Rupanya 3 hari sebelum memasuki Ramadhan, seluruh penghuni rumah itu gempar karena wanita muda yang bersama suaminya menyewa sebuah kamar disitu mengalami suatu kejadian yang dianggapnya ghaib. Bukan seperti kesurupan yang membuatnya bertingkah aneh, namun ia merasa tidak enak badan yang sangat serius. Dengan tetap menguasai kesadarannya, ia merasakan ada yang merasuki tubuhnya yang membuat isi tubuhnya seolah teroyak-oyak. Selang beberapa saat setelah itu, ia dan beberapa penghuni lain rumah yang kini menjadi tempat kost itu melihat kehadiran seorang wanita tua berparas bersih dan cantik, duduk di sebuah kursi di seberang ruangan. Ia hanya duduk manis sambil pandangannya sibuk mengawasi seisi ruangan tanpa memberi perhatian khusus pada apa yang tengah dialamai si wanita muda. Dan sekitar setengah menit kemudian sosok wanita tua itu menghilang.

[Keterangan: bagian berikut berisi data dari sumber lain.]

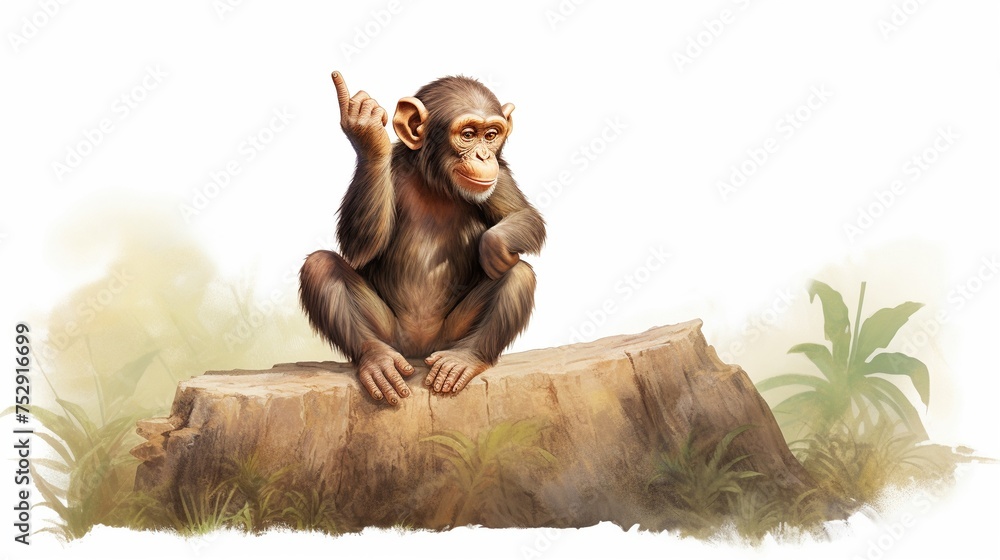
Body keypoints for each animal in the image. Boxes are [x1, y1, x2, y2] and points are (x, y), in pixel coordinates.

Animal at [299, 72, 545, 406]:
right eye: (468, 134)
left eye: (492, 135)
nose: (483, 155)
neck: (434, 183)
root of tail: (418, 353)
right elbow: (359, 248)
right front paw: (367, 129)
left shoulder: (501, 176)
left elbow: (524, 214)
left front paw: (496, 245)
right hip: (390, 334)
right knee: (320, 266)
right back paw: (376, 359)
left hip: (451, 335)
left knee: (519, 274)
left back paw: (466, 358)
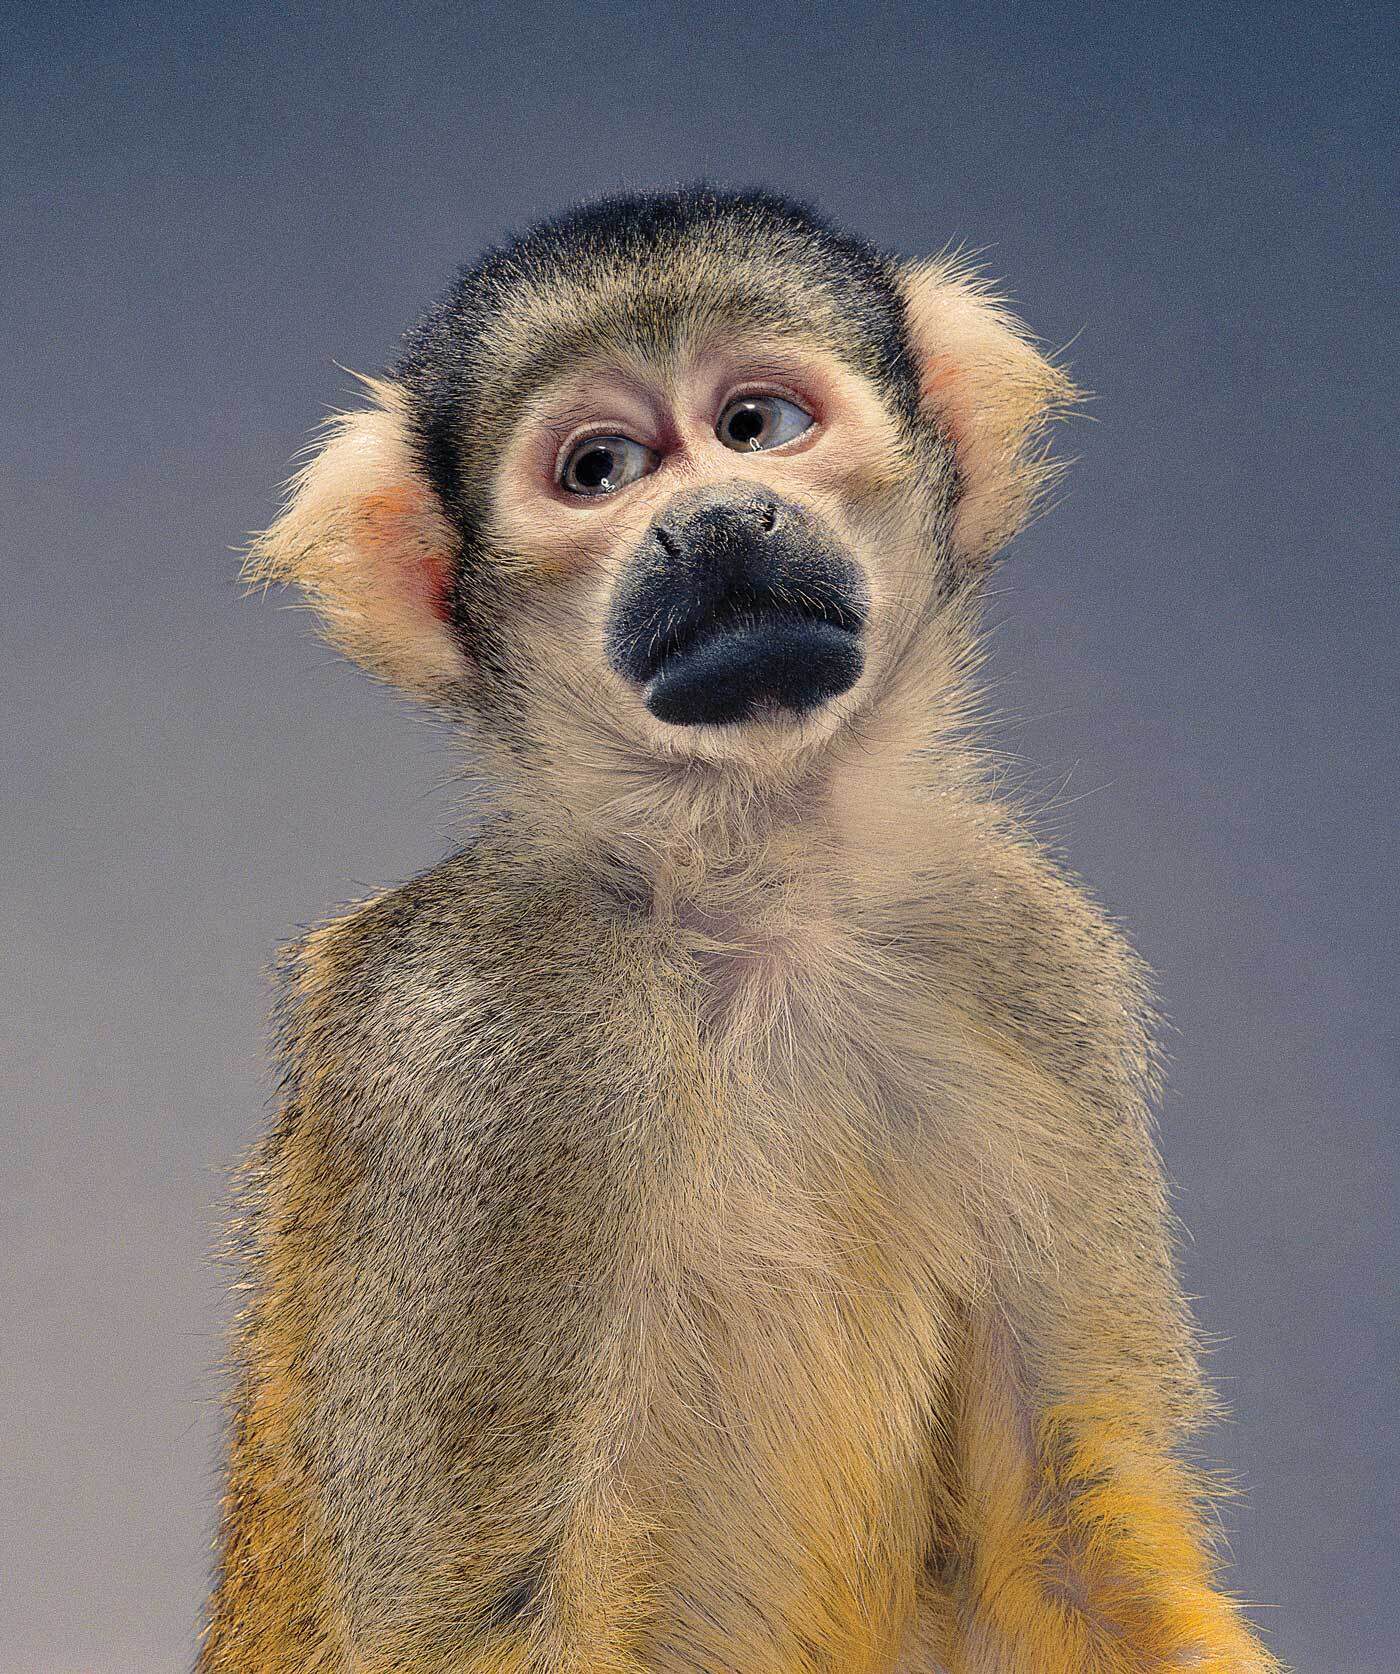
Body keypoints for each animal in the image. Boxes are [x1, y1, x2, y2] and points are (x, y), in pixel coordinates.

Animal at [200, 186, 1283, 1674]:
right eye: (598, 469)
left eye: (757, 423)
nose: (712, 523)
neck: (749, 885)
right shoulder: (476, 1038)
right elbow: (475, 1613)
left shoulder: (1024, 957)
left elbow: (1068, 1525)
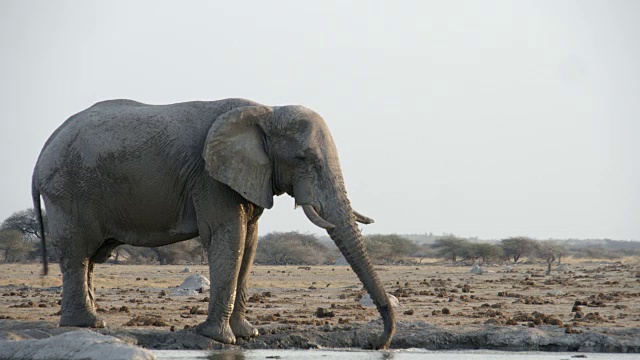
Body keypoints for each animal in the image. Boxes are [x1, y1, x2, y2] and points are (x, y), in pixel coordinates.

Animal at [32, 97, 398, 348]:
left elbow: (249, 243)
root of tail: (44, 150)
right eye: (302, 158)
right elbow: (229, 237)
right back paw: (88, 324)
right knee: (78, 252)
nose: (376, 343)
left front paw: (246, 335)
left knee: (93, 256)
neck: (265, 111)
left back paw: (92, 323)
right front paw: (219, 339)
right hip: (69, 191)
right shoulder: (210, 178)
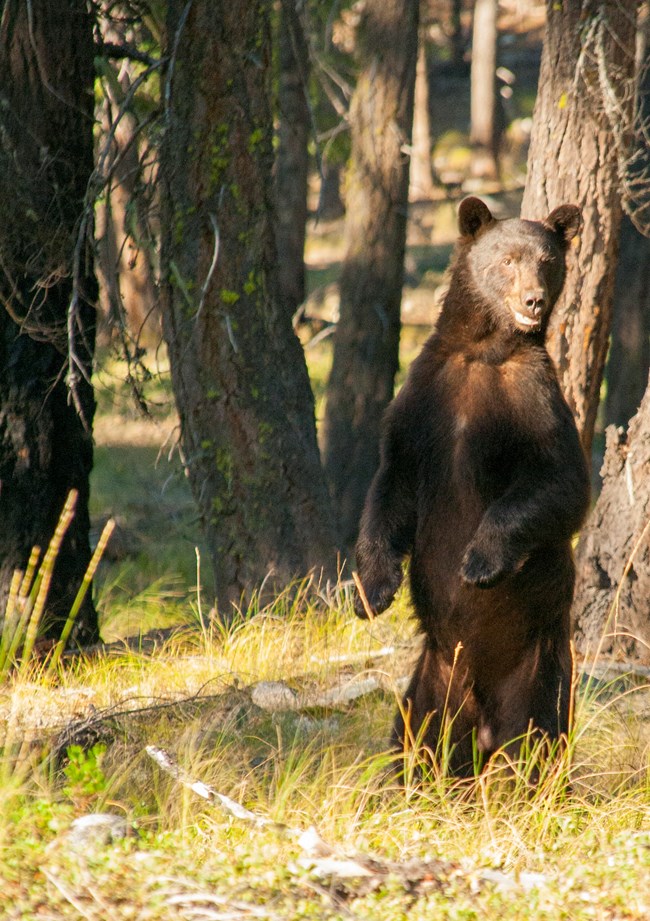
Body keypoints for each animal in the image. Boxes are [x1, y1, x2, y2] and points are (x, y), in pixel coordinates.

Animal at [354, 196, 588, 776]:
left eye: (547, 260)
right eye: (506, 260)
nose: (534, 299)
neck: (484, 349)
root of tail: (480, 716)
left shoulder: (532, 397)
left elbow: (561, 483)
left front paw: (479, 562)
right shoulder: (424, 400)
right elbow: (390, 484)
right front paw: (374, 590)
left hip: (539, 674)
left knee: (539, 742)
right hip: (432, 683)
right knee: (413, 739)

Saat ditemui wanita cenayang tadi, si wanita muda ini mengaku bahwa rupanya itu bukan kali pertama ia merasakan hal serupa. Bahkan sebelumnya ia sampai muntah-muntah sehingga harus ditangani oleh seorang pendeta agama yang dianutnya. Tanpa menyaksikannya sendiri, wanita cenayang ini menyatakan yakin bahwa sosok wanita tua itu adalah arwah mendiang ibuku. Namun ia sama sekali tidak tau apa makna yang ada dibalik peristiwa penampakan itu. Ia mengaku berasumsi karena akan memasuki bulan Ramadhan mungkin mendiang ibuku ingin dikirimi doa. Ia juga sempat mempertanyakan bagaimana pemeliharaan kebersihan rumah kost itu karena ia tau betul bagaimana selama hidupnya, mendiang ibuku sangat memperhatikan dan merawat rumahnya, dan tidak suka dengan hal yang jorok atau berantakan.

Seolah merasa cemas jika penuturannya kurang berkenan buatku, wanita cenayang ini bercerita sambil sesekali menanyakan apakah aku baik-baik saja, sementara aku mendengarkan dengan antusias sambil tetap tersenyum.  Aku tidak terganggu, takut atau sedih dengan cerita ini, namun justru bergairah mendengarnya. Bagaimana tidak? Mungkin ini bisa jadi sebuah solusi untuk bertemu dengan mendiang ibuku. Setidaknya, aku bisa berharap ia hadir lagi di tempat yang sama jika aku mendatangi rumah itu. Dan semua sibling-ku memberikan tanggapan yang sama ketika aku teruskan cerita ini pada mereka. Aku percaya sepenuhnya jika kehadirannya itu tidak didasari atas hal yang buruk atau berdampak negatif bagi siapapun. Kalau memang ia hadir hanya karena rindu pada rumah itu, wajar saja, karena rumah itu memang kami rancang dan bangun untuk mendiang orangtuaku dengan segala spesifikasi yang ditentukan oleh mendiang ibuku. Jadi bisa dikatakan peran mendiang ibuku sangatlah besar dalam menentukan fisik rumah itu.

Lalu apa yang harus aku lakukan dalam menyikapi kejadian ini? Tidak ada hal yang khusus. Doa selalu aku kirim disetiap waktu, khususnya selama bulan Ramadhan ini ketika aku memang meliburkan diri dari rutinitas berziarah ke makamnya.